Output exactly the lines below from the one containing "Longueur : 1190" to the last line, both included. Omit pictures.

Transcribed page contents:
*** Block opens ***

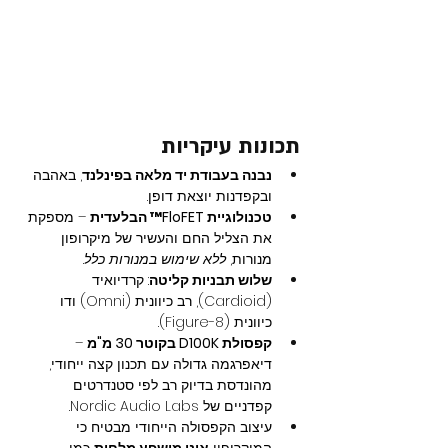
תכונות עיקריות
נבנה בעבודת יד מלאה בפינלנד
, באהבה 
ובקפדנות יוצאת דופן.
טכנולוגיית FloFET™ הבלעדית
 – מספקת 
את הצליל החם והעשיר של מיקרופון 
מנורות, 
ללא שימוש במנורות כלל
.
שלוש תבניות קליטה
: קרדיואיד 
(Cardioid), רב כיוונית (Omni) ודו 
כיוונית (Figure-8).
קפסולת D100K בקוטר 30 מ"מ
 – 
דיאפרגמה גדולה עם תכנון קצה ייחודי, 
מהונדסת בדיוק רב לפי סטנדרטים 
קפדניים של Nordic Audio Labs.
עיצוב הקפסולה הייחודי מבטיח כי 
המיקרופון 
אינו מושפע מלחות
 כמו 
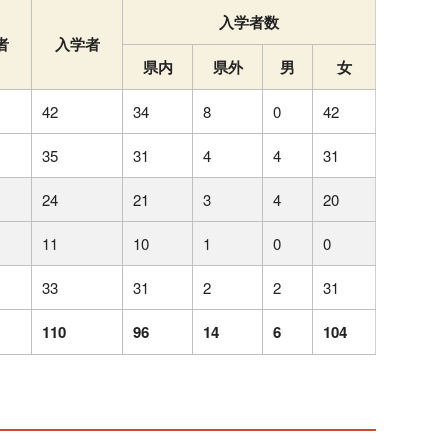
入学者数
者
入学者
県内
県外
男
女
42
34
8
0
42
35
31
4
4
31
24
21
3
4
20
11
10
1
0
0
33
31
2
2
31
110
96
14
6
104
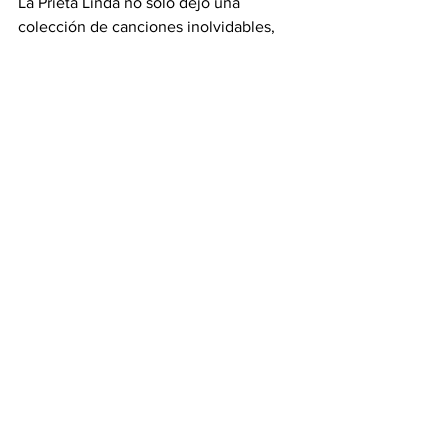
La Prieta Linda no solo dejó una 
colección de canciones inolvidables, 
sino también un ejemplo de orgullo por 
las raíces, dignidad artística y 
autenticidad. Falleció en 2014, pero su 
voz sigue resonando en cada rincón 
donde la música mexicana tradicional 
se celebra. 
#revistainsignia
Ver todo
Entradas recientes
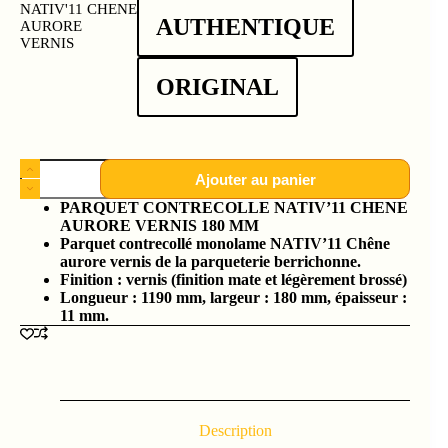
NATIV'11 CHENE
AUTHENTIQUE
AURORE
VERNIS
ORIGINAL
Ajouter au panier
PARQUET CONTRECOLLE NATIV’11 CHENE
AURORE VERNIS 180 MM
Parquet contrecollé monolame NATIV’11 Chêne
aurore vernis de la parqueterie berrichonne.
Finition : vernis (finition mate et légèrement brossé)
Longueur : 1190 mm, largeur : 180 mm, épaisseur :
11 mm.
Description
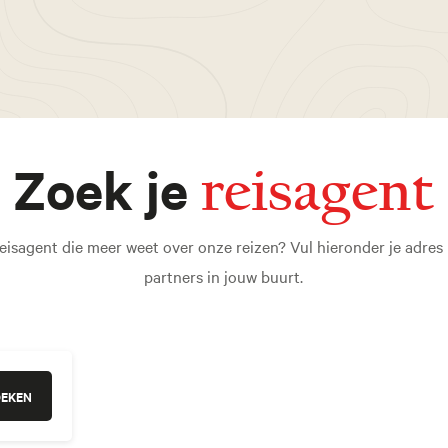
Zoek je
reisagent
eisagent die meer weet over onze reizen? Vul hieronder je adres i
partners in jouw buurt.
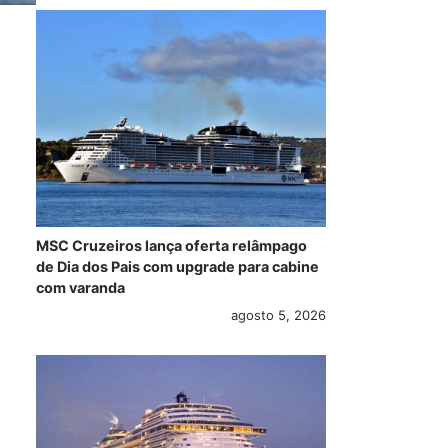
MSC Cruzeiros lança oferta relâmpago
de Dia dos Pais com upgrade para cabine
com varanda
agosto 5, 2026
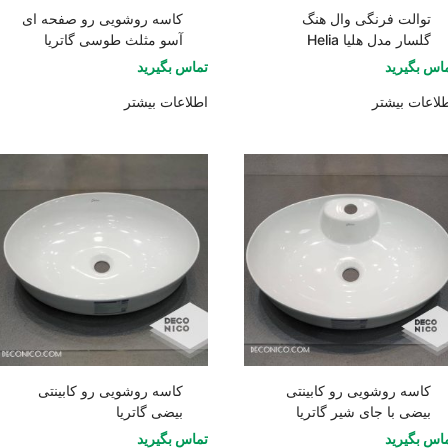
توالت فرنگی وال هنگ
کاسه روشویی رو صفحه ای
گلسار مدل هلیا Helia
آسو مثلث طوسی گاتریا
اس بگیرید
تماس بگیرید
لاعات بیشتر
اطلاعات بیشتر
کاسه روشویی رو کابینتی
کاسه روشویی رو کابینتی
بیضی با جای شیر گاتریا
بیضی گاتریا
اس بگیرید
تماس بگیرید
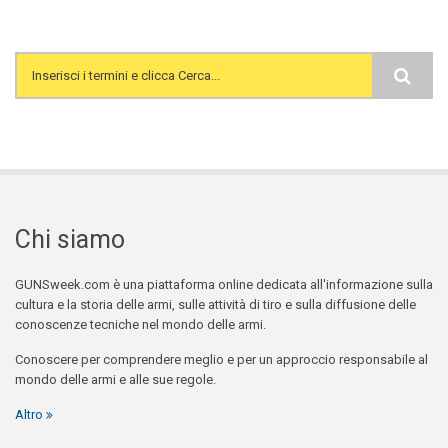
Search form
Chi siamo
GUNSweek.com è una piattaforma online dedicata all'informazione sulla
cultura e la storia delle armi, sulle attività di tiro e sulla diffusione delle
conoscenze tecniche nel mondo delle armi.
Conoscere per comprendere meglio e per un approccio responsabile al
mondo delle armi e alle sue regole.
Altro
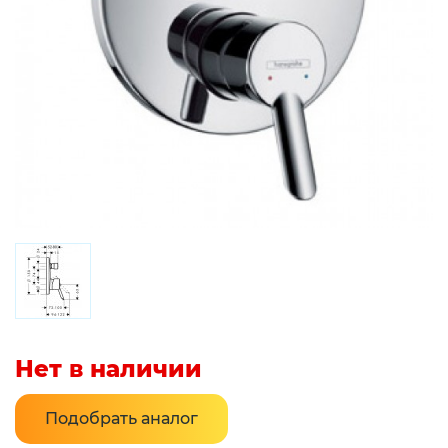
Нет в наличии
Подобрать аналог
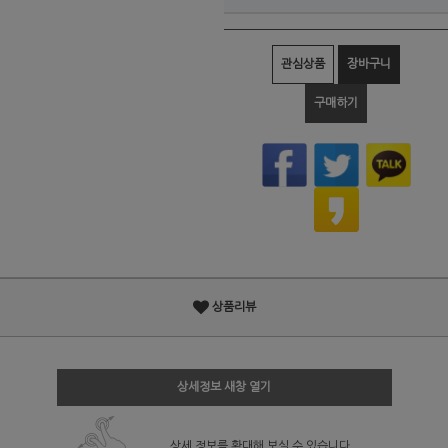
관심상품
장바구니
구매하기
상품리뷰
상세정보 새창 열기
상세 정보를 확대해 보실 수 있습니다.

*** Block closes ***

WRITTEN SOLUTION:
Longueur : 1190 mm, largeur : 180 mm, épaisseur :
11 mm.
Description
Zoek je
reisagent
eisagent die meer weet over onze reizen? Vul hieronder je adres i
partners in jouw buurt.
MSC Cruzeiros lança oferta relâmpago
de Dia dos Pais com upgrade para cabine
com varanda
agosto 5, 2026
توالت فرنگی وال هنگ
کاسه روشویی رو صفحه ای
گلسار مدل هلیا Helia
آسو مثلث طوسی گاتریا
اس بگیرید
تماس بگیرید
لاعات بیشتر
اطلاعات بیشتر
کاسه روشویی رو کابینتی
کاسه روشویی رو کابینتی
بیضی با جای شیر گاتریا
بیضی گاتریا
اس بگیرید
تماس بگیرید
Search form
Chi siamo
GUNSweek.com è una piattaforma online dedicata all'informazione sulla
cultura e la storia delle armi, sulle attività di tiro e sulla diffusione delle
conoscenze tecniche nel mondo delle armi.
Conoscere per comprendere meglio e per un approccio responsabile al
mondo delle armi e alle sue regole.
Altro
Нет в наличии
Подобрать аналог
관심상품
장바구니
구매하기
상품리뷰
상세정보 새창 열기
상세 정보를 확대해 보실 수 있습니다.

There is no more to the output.